Плутарх, как мог, пытался противостоять этому новому «восстанию против философов», подвергая безжалостному критическому разбору постулаты знаменитых софистов и, в частности, Горгия. Во всяком случае известно, что в одном из своих писем к императрице (впрочем, эти письма могли быть всего лишь распространенным в то время литературным жанром) Филострат, также младший современник Плутарха, просит следующее: «Убеди же, о, царица, Плутарха, наглейшего из эллинов, не враждовать с софистами и не клеветать на Горгия; если же тебе не удастся его убедить, ты сама, при своей мудрости, знаешь, какого имени он заслуживает, а я и назвать его по достоинству не умею».

Впрочем, осмеянная философская мудрость нередко оказывалась, в силу извечной диалектики, последним прибежищем для наиболее рьяных ее отрицателей. Как это случилось с Дионом Христостомом, который после крушения честолюбивых политических начинаний и изгнания из Рима опять обратился к той самой «науке о всеобщем», на которую обрушивался с такой страстью в речах «Против философов» и «Против Мусония». Что же касается «наглейшего из эллинов», который еще при жизни удостоился памятника от сограждан, то его философских убеждений было не поколебать и тысяче критиев и филостратов. Плутарх спокойно взирал на мир: божество даровало ему самую главную милость — видеть, может быть, недолгое, может быть, последнее оживление культурной жизни Эллады, видеть, как опять собираются юноши на философские диспуты, как спешат певцы на оживившиеся состязания, как справляет немного воспрянувший от нищеты греческий народ свои старинные празднества.

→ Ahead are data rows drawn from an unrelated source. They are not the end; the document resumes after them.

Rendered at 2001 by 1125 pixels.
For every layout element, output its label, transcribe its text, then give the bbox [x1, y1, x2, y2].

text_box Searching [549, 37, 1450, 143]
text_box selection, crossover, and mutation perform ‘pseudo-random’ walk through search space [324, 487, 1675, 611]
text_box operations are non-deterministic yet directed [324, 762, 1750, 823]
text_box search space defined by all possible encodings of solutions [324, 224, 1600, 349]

И пусть исполняемые мелодии не всегда отвечали строгому вкусу последователя Пифагора и Платона, а стихи казались одни — чересчур перегруженными ученостью, лишенными искреннего чувства, а другие — пустенькими и пошлыми, все равно Плутарх был доволен. Доволен уже тем, что появились какие-то надежды (те слепые надежды, что даровал людям Зевс взамен отнятого дара предвидения), и хотелось думать, что все это оживление — не осиянный нежданными лучами закат их блистательного дня, но уже вырисовывающийся рассвет дня нового.

Отдав последнюю дань восхищения городу Паллады (кто знает, может быть, даже более вечному, чем Рим), Плутарх навсегда уединился в своем скромном жреческом жилище, чтобы положить все оставшиеся у него дни на завершение творимой им в течение многих лет литературно-исторической картины. Создавая портреты тех, в ком он видел «последних из эллинов», он работал над ними с предельной тщательностью, используя все сохранившиеся сведения, учитывая самые различные суждения. Такими для него были ахейские стратеги Филопемен и Арат.

«Как мать, родившая сына в старости, так и Греция, произведя его на свет много позже доблестных вождей древности, любила Филопемена исключительной любовью», — так начинает Плутарх повествование о знаменитом стратеге, в котором словно бы напоследок воплотились вошедшие в предания качества военачальников тех времен, когда греки противостояли все вместе восточному варварству, как их непревзойденные достоинства, так и непоправимые ошибки. Плутарх постоянно призывает греков к спокойствию, призывает реалистически оценивать теперешнее свое положение, и все равно душа его тосковала по навсегда ушедшему героическому, и еще одно доказательство этому — образ Филопемена из аркадийского города Мегалополя. На его примере Плутарх стремится представить столь желанное для него сочетание философского образования и воинского таланта, однако в конечном счете перед читателем предстает доблестный муж, рожденный для воинских подвигов, но сражающийся не с персами, подобно Кимону, и даже не с македонцами, а со своими же соплеменниками-греками.